Your task: Exactly the line with "ring mcp: (85, 17)" and the lines that follow it, through the closing line of the entries, should be restated, with nothing left out or added.

*** Begin section ***

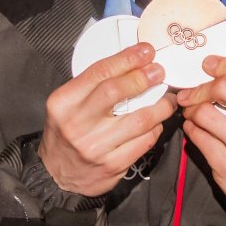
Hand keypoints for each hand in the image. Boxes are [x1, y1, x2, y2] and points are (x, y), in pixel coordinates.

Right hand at [39, 43, 177, 195]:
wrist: (58, 175)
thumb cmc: (67, 132)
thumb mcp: (69, 104)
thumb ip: (94, 85)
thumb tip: (133, 63)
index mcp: (64, 102)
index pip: (99, 72)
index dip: (127, 59)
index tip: (146, 51)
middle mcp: (77, 124)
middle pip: (116, 92)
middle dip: (143, 77)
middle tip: (159, 71)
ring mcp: (95, 146)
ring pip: (139, 119)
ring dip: (160, 105)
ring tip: (167, 98)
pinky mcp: (113, 164)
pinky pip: (144, 141)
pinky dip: (156, 128)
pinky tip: (156, 122)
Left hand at [177, 55, 225, 211]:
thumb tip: (223, 71)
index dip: (225, 64)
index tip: (209, 65)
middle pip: (224, 87)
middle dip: (202, 86)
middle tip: (193, 91)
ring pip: (204, 112)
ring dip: (191, 108)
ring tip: (192, 111)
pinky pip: (197, 137)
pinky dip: (191, 128)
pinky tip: (195, 128)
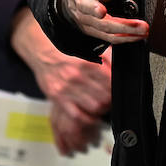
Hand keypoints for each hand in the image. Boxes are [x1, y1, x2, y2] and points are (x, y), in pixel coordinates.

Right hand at [12, 9, 109, 154]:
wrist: (42, 53)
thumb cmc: (67, 50)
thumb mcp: (88, 48)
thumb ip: (106, 56)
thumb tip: (123, 62)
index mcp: (87, 62)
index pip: (111, 82)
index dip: (117, 87)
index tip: (119, 88)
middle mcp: (77, 76)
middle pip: (105, 96)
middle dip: (111, 99)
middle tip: (112, 98)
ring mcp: (67, 89)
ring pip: (95, 107)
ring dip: (102, 108)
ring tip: (103, 104)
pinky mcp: (58, 98)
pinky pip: (78, 116)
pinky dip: (88, 117)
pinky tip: (92, 114)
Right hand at [61, 0, 158, 44]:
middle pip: (86, 5)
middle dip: (94, 9)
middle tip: (102, 11)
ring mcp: (85, 17)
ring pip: (101, 25)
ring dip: (122, 28)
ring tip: (142, 27)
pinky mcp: (92, 31)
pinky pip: (108, 37)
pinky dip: (125, 37)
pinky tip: (139, 36)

*** End section ***

Response to the exercise:
ring mcp: (85, 17)
ring pip: (101, 25)
ring dip: (122, 28)
ring tip: (142, 27)
pinky mcp: (92, 31)
pinky pip: (108, 37)
pinky dip: (125, 37)
pinky tip: (139, 36)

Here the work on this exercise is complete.